Data from years later showed that at the time that I was doing my hospital training a man in central Harlem was less likely to survive to the age of 65 than a man in Bangladesh, one of the poorest countries in the world. I didn’t think that the roots of ill health could be addressed from inside the walls of a hospital, and that’s what drove me to public health.
What led you to Zimbabwe?
Like many young, black doctors who went to medical school in the 1970s, I was interested in Africa. I supported the African liberation movement, and I had a long interest in going there. I had received invitations to work at some prestigious medical centers, but a friend of mine whose parents worked at the University of Zimbabwe arranged for me to come and interview for a job, and I leapt at the opportunity.
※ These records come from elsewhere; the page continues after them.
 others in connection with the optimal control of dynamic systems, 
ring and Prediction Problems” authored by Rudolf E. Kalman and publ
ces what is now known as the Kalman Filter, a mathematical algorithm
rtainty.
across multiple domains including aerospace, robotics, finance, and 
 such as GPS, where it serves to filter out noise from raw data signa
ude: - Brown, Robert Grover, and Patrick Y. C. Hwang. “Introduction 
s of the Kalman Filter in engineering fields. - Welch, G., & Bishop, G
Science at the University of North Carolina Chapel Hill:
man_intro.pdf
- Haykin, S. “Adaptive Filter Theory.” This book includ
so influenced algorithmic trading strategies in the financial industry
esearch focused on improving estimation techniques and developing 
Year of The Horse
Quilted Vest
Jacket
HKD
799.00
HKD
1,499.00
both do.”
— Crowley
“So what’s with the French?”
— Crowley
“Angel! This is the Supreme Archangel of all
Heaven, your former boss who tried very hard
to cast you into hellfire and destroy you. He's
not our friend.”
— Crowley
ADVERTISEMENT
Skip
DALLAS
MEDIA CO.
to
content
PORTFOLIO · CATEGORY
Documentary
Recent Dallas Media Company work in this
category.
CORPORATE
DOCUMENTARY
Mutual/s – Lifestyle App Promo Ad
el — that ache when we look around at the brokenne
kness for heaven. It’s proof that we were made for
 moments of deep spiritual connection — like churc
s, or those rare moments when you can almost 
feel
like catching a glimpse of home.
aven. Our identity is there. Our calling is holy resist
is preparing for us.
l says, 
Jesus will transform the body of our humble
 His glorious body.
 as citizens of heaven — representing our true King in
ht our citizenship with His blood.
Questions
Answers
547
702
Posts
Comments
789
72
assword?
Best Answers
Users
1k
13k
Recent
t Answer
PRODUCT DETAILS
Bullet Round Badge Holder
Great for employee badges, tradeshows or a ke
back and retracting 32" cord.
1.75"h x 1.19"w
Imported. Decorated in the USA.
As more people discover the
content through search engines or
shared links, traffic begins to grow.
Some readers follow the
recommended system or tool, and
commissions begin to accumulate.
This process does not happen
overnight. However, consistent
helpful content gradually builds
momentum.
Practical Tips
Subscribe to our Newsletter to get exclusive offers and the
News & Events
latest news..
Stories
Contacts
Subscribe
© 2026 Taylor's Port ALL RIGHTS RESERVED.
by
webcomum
I thought I would be there for two years and I ended up staying for 17. I made my family there, and I became very involved in addressing the AIDS epidemic, which was one of the worst in the world. I also was involved in some work that sought to identify the deleterious impact of policies enforced by the World Bank and the International Monetary Fund.
The first decade that I was in Zimbabwe, the first decade of independence, was phenomenally exciting. It was a very heady time, and it was a privilege to have been part of it. The sorts of changes that I saw were really dependent on two pillars. One was a supportive policy environment, where there was a commitment to health for all, and Zimbabwe invested hugely in health and in education. There was also this idea that communities had to be part of the pursuit of health.
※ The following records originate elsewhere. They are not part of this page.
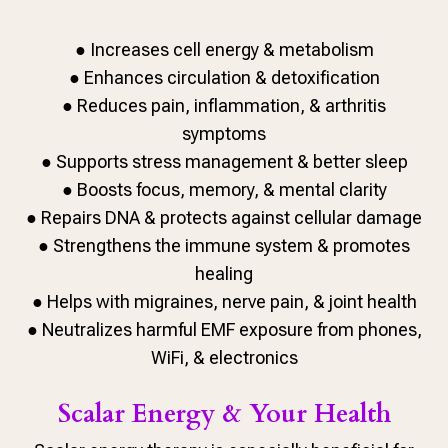
● Increases cell energy & metabolism
● Enhances circulation & detoxification
● Reduces pain, inflammation, & arthritis
symptoms
● Supports stress management & better sleep
● Boosts focus, memory, & mental clarity
● Repairs DNA & protects against cellular damage
● Strengthens the immune system & promotes
healing
● Helps with migraines, nerve pain, & joint health
● Neutralizes harmful EMF exposure from phones,
WiFi, & electronics
Scalar Energy & Your Health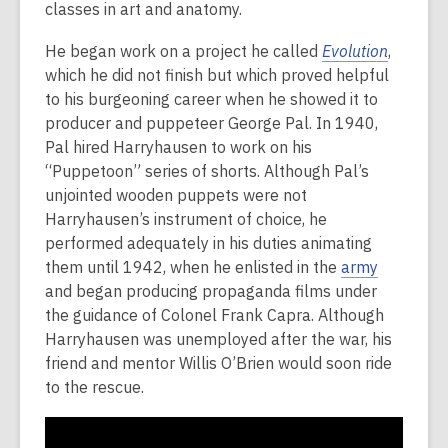
classes in art and anatomy.
He began work on a project he called
Evolution
,
which he did not finish but which proved helpful
to his burgeoning career when he showed it to
producer and puppeteer George Pal. In 1940,
Pal hired Harryhausen to work on his
“Puppetoon” series of shorts. Although Pal’s
unjointed wooden puppets were not
Harryhausen’s instrument of choice, he
performed adequately in his duties animating
them until 1942, when he enlisted in the
army
and began producing propaganda films under
the guidance of Colonel Frank Capra. Although
Harryhausen was unemployed after the war, his
friend and mentor Willis O’Brien would soon ride
to the rescue.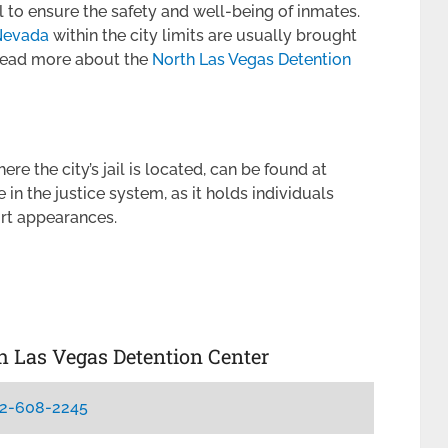
el to ensure the safety and well-being of inmates.
 Nevada
within the city limits are usually brought
 Read more about the
North Las Vegas Detention
e the city’s jail is located, can be found at
le in the justice system, as it holds individuals
urt appearances.
th Las Vegas Detention Center
2-608-2245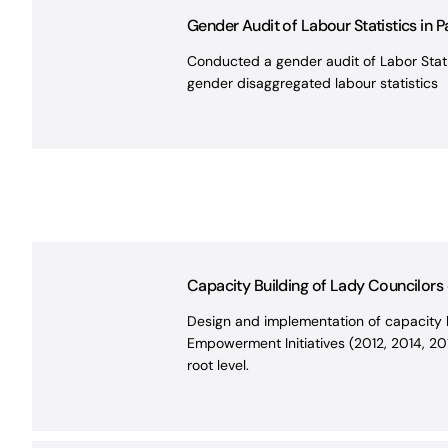
Gender Audit of Labour Statistics in Pa
Conducted a gender audit of Labor Statis
gender disaggregated labour statistics
Capacity Building of Lady Councilor
Design and implementation of capacity b
Empowerment Initiatives (2012, 2014, 201
root level.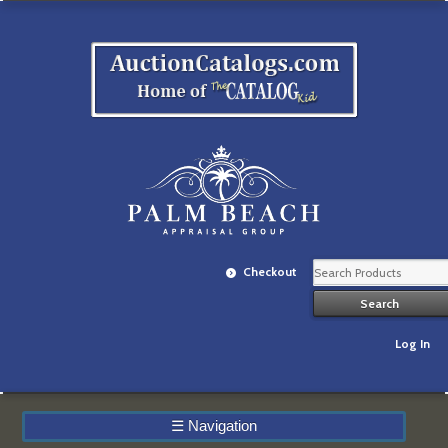
Checkout
Log In
☰
Navigation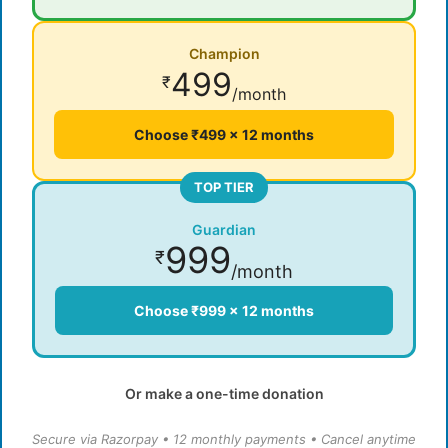
Champion
499
₹
/month
Choose ₹499 × 12 months
TOP TIER
Guardian
999
₹
/month
Choose ₹999 × 12 months
Or make a one-time donation
Secure via Razorpay • 12 monthly payments • Cancel anytime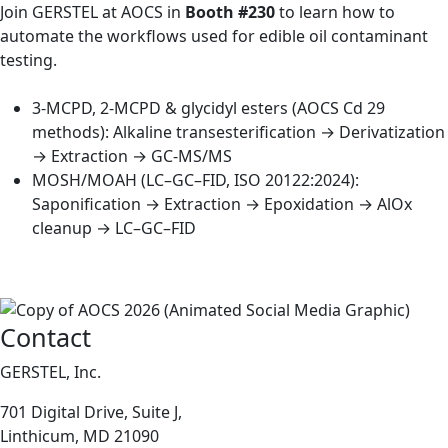
Join GERSTEL at AOCS in
Booth #230
to learn how to
automate the workflows used for edible oil contaminant
testing.
3-MCPD, 2-MCPD & glycidyl esters (AOCS Cd 29
methods): Alkaline transesterification → Derivatization
→ Extraction → GC-MS/MS
MOSH/MOAH (LC–GC–FID, ISO 20122:2024):
Saponification → Extraction → Epoxidation → AlOx
cleanup → LC–GC–FID
Contact
GERSTEL, Inc.
701 Digital Drive, Suite J,
Linthicum, MD 21090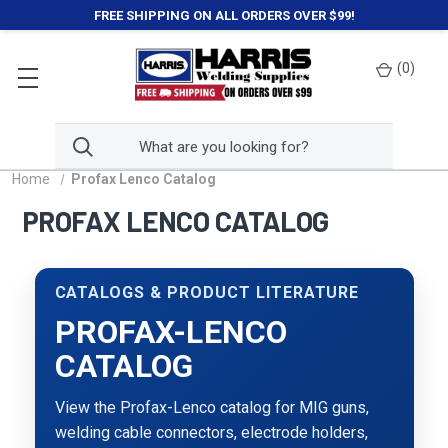
FREE SHIPPING ON ALL ORDERS OVER $99!
(
0
)
Home
Profax Lenco Catalog
PROFAX LENCO CATALOG
CATALOGS & PRODUCT LITERATURE
PROFAX-LENCO
CATALOG
View the Profax-Lenco catalog for MIG guns,
welding cable connectors, electrode holders,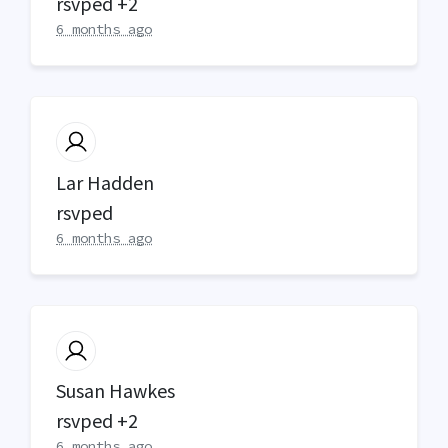
rsvped +2
6 months ago
Lar Hadden
rsvped
6 months ago
Susan Hawkes
rsvped +2
6 months ago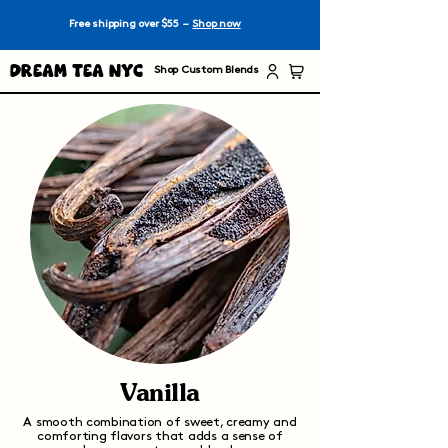
Free shipping over $55 –
Shop now
Dream Tea NYC
Shop Custom Blends
Vanilla
A smooth combination of sweet, creamy and
comforting flavors that adds a sense of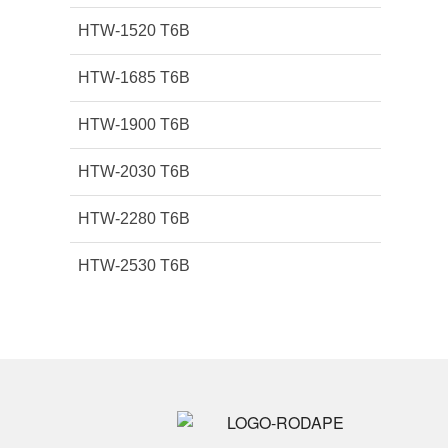
HTW-1520 T6B
HTW-1685 T6B
HTW-1900 T6B
HTW-2030 T6B
HTW-2280 T6B
HTW-2530 T6B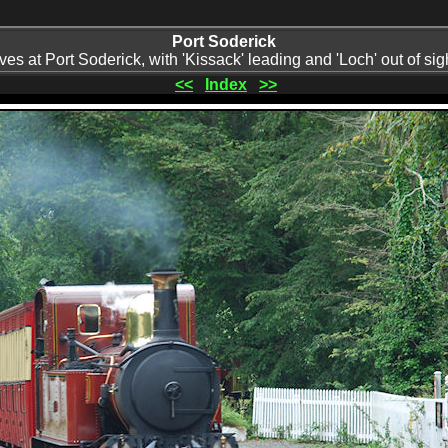
Port Soderick
ives at Port Soderick, with 'Kissack' leading and 'Loch' out of sig
<<
Index
>>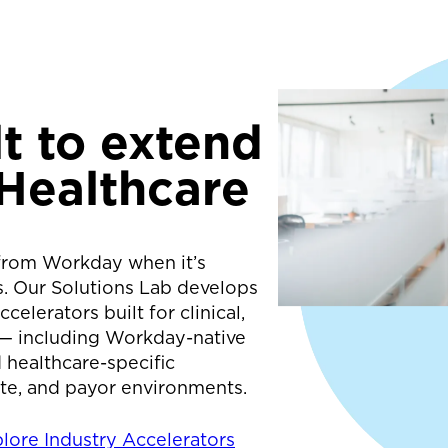
lt to extend
Healthcare
from Workday when it’s
s. Our Solutions Lab develops
elerators built for clinical,
 — including Workday-native
 healthcare-specific
ute, and payor environments.
lore Industry Accelerators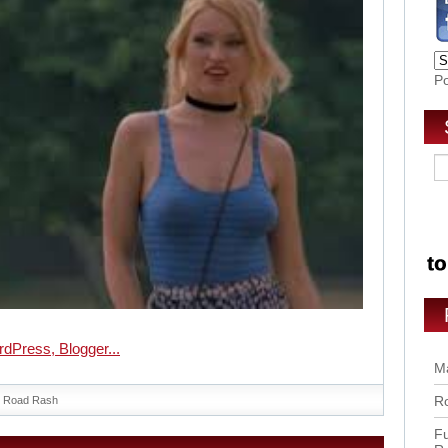
P
Ma
Ro
Road Rash
Fu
What did these two “pillars” look like in New York?
Especially with the Bloomberg administration but also now with the de Blasio administration, we’ve used the tools of government—which include taxation and regulation—to address chronic disease. Calorie posting, trans fat restrictions, sodium warning icons, tackling tobacco very robustly, and we have a whole host of laws going into effect.
But also—and this didn’t work so well when I was working in the Health Department under Mayor Bloomberg—we have to believe that the people we are seeking to serve, who are burdened by the highest load of preventable disease, want to be partners in the achievement of health. Reaching out to communities, forming partnerships, overcoming distrust, are also key.
What lessons have you learned since joining the New York City government?
I’m a big believer in the centrality of government action to advance public health, and I’m now a senior official in a progressive administration, but governments have limitations. Those of us who work in government face the reality of the fact that the people who appoint us have to go back to the public and back to the ballot box to be reappointed, so there’s always going to be a need for advocacy from people outside of government. For someone who is passionately committed to many issues embraced by advocates, it can be difficult to acknowledge the role that I play as a political appointee. I can’t always be at the barricades!
For example, the Sims statue. J. Marion Sims was a venerated obstetrician who developed techniques still in use today—by operating without anesthesia on enslaved women who obviously were not in a position to give consent. I raised concerns about this statue when I was a deputy commissioner in the Health Department. The statue was just removed this spring, and there’s now an empty plinth along Central Park where his statue used to be, but it was activists who got his statue removed. It was government response to community input.
It’s an important lesson. Government alone will never achieve its full obligation to take the steps needed for public health. We will always rely on advocacy.